▶ YOUR OBJECTIVE
Reproduce every line of the listing below exactly.
'''
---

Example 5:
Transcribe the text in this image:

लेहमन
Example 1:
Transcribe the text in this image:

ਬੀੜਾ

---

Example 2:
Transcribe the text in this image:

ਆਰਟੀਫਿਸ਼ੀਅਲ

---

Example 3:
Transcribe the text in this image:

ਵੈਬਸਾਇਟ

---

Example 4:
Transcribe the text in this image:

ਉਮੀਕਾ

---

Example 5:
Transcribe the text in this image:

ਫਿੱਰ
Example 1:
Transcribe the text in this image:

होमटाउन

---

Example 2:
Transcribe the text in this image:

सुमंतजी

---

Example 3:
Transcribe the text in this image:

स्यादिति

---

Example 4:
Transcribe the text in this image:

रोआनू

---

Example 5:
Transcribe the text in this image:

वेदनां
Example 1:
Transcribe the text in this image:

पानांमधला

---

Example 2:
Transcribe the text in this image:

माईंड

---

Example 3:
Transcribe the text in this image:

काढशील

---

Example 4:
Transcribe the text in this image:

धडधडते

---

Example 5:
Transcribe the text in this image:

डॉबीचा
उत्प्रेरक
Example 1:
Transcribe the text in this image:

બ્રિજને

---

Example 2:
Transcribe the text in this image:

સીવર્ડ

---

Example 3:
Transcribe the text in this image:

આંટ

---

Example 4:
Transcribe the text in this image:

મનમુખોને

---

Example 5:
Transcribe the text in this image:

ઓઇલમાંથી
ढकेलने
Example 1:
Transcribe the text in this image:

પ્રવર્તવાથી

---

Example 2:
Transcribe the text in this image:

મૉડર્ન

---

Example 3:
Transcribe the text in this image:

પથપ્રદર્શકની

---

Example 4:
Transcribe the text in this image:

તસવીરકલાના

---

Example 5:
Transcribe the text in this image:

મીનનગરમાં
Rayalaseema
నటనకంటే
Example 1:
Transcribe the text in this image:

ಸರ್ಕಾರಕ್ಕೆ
'''
▶ RESPONSE BOX
---

Example 5:
Transcribe the text in this image:

लेहमन
Example 1:
Transcribe the text in this image:

ਬੀੜਾ

---

Example 2:
Transcribe the text in this image:

ਆਰਟੀਫਿਸ਼ੀਅਲ

---

Example 3:
Transcribe the text in this image:

ਵੈਬਸਾਇਟ

---

Example 4:
Transcribe the text in this image:

ਉਮੀਕਾ

---

Example 5:
Transcribe the text in this image:

ਫਿੱਰ
Example 1:
Transcribe the text in this image:

होमटाउन

---

Example 2:
Transcribe the text in this image:

सुमंतजी

---

Example 3:
Transcribe the text in this image:

स्यादिति

---

Example 4:
Transcribe the text in this image:

रोआनू

---

Example 5:
Transcribe the text in this image:

वेदनां
Example 1:
Transcribe the text in this image:

पानांमधला

---

Example 2:
Transcribe the text in this image:

माईंड

---

Example 3:
Transcribe the text in this image:

काढशील

---

Example 4:
Transcribe the text in this image:

धडधडते

---

Example 5:
Transcribe the text in this image:

डॉबीचा
उत्प्रेरक
Example 1:
Transcribe the text in this image:

બ્રિજને

---

Example 2:
Transcribe the text in this image:

સીવર્ડ

---

Example 3:
Transcribe the text in this image:

આંટ

---

Example 4:
Transcribe the text in this image:

મનમુખોને

---

Example 5:
Transcribe the text in this image:

ઓઇલમાંથી
ढकेलने
Example 1:
Transcribe the text in this image:

પ્રવર્તવાથી

---

Example 2:
Transcribe the text in this image:

મૉડર્ન

---

Example 3:
Transcribe the text in this image:

પથપ્રદર્શકની

---

Example 4:
Transcribe the text in this image:

તસવીરકલાના

---

Example 5:
Transcribe the text in this image:

મીનનગરમાં
Rayalaseema
నటనకంటే
Example 1:
Transcribe the text in this image:

ಸರ್ಕಾರಕ್ಕೆ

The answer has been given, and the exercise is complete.